→ **WORK INSTRUCTION A**
In the social news post, rewrite the paragraph that begins "Normals don't get social news" in a shorter form, keeping its main facts.
→ **WORK INSTRUCTION B**
Write out the social news post word for word, starting at the words "I firmly believe" and stopping after "scale that community.".

(SUPPLIED TEXT)

Cuuute.com was going to be a social news site for cute shit (cat, dog
pictures, etc...). It failed because I created a text based social news site
rather than a image based one, and because after working on it for 4 months, I
couldn't look at a kitten picture without wanting to vomit.

Newsley.com was my second attempt. It started out as a social news site for
financial news. I worked hard at getting an initial audience for about 6
months. Finance types generally didn't want to talk about financial news, they
want the news that's important to them, and they want it now. So, I pivoted to
turn Newsley into a financial news search engine. That was going really well.
Traffic was (and still) doubles every 6 weeks even though it's crap, alpha and
buggy as hell.

<aside>Hackers & Founders started exploding this winter, and we had to choose
either Newsley or H&F. Having a chance to hack Silicon Valley is a bit too
enticing to pass up, so we're focusing on H&F right now. You'll hear from us
soon.</aside>

The large social news sites, Digg, Reddit, HN have all had large geek
audiences at inception. Digg had Kevin Rose's following from TechTV. Reddit
and HN got a _huge boost from the people that read pg's writing.

The only other social news site that I'm aware of that's gotten anything close
to successful has been Tipd.com. That was started by Digg power user refugees,
and focused on a highly monetizeable audience.

Normals don't get social news. They don't get the concept of voting, checking
back on a regular basis, and contributing to the conversation. If you're
approaching a non-geek niche (like I did for both my social news sites),
you're facing an uphill battle. That may change in a year or two as Reddit
grows, but Reddit's a juggernaught right now, and it's done a great job of
sub-reddit communities.

I firmly believe that starting (like I did) with a social news technology, is
the wrong approach. I took a technology and tried to jump start a community
around that technology. What I should have done is to create a community and
then create technology to support and scale that community.

Adam Rifkin is doing that at 106miles.net for the 106 miles meetup. I'd put a
lot of money on him succeeding. Adam has been building the 106 miles community
for 6 years and recently opened it up to the public the last 18 months. His
team only recently started writing code to support online conversations for
that community. Their approach is to build online tools that help their
physical community continue interacting.

Start with the community first, and build the technology to support it.

(End SUPPLIED TEXT)
(STORED DATA)

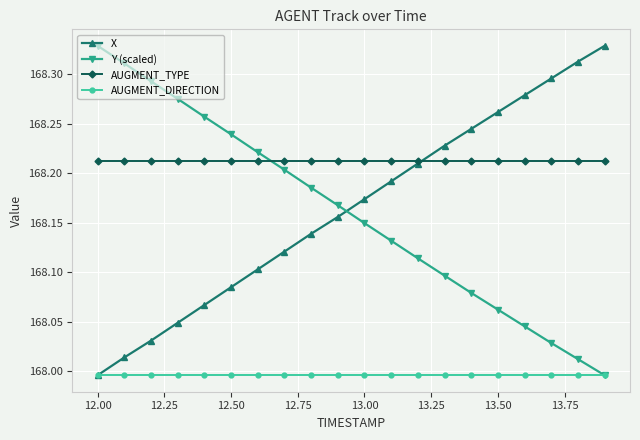

At how many categories does at least one series exceed 168?

20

(End STORED DATA)

→ **ANSWER A**
Ordinary people don't understand social news: voting, coming back regularly, and joining the conversation. Aiming at a non-geek niche, as the writer did with both social news sites, is an uphill battle. That may change in a year or two as Reddit grows, but for now Reddit dominates and has done a great job with sub-reddit communities.

→ **ANSWER B**
I firmly believe that starting (like I did) with a social news technology, is
the wrong approach. I took a technology and tried to jump start a community
around that technology. What I should have done is to create a community and
then create technology to support and scale that community.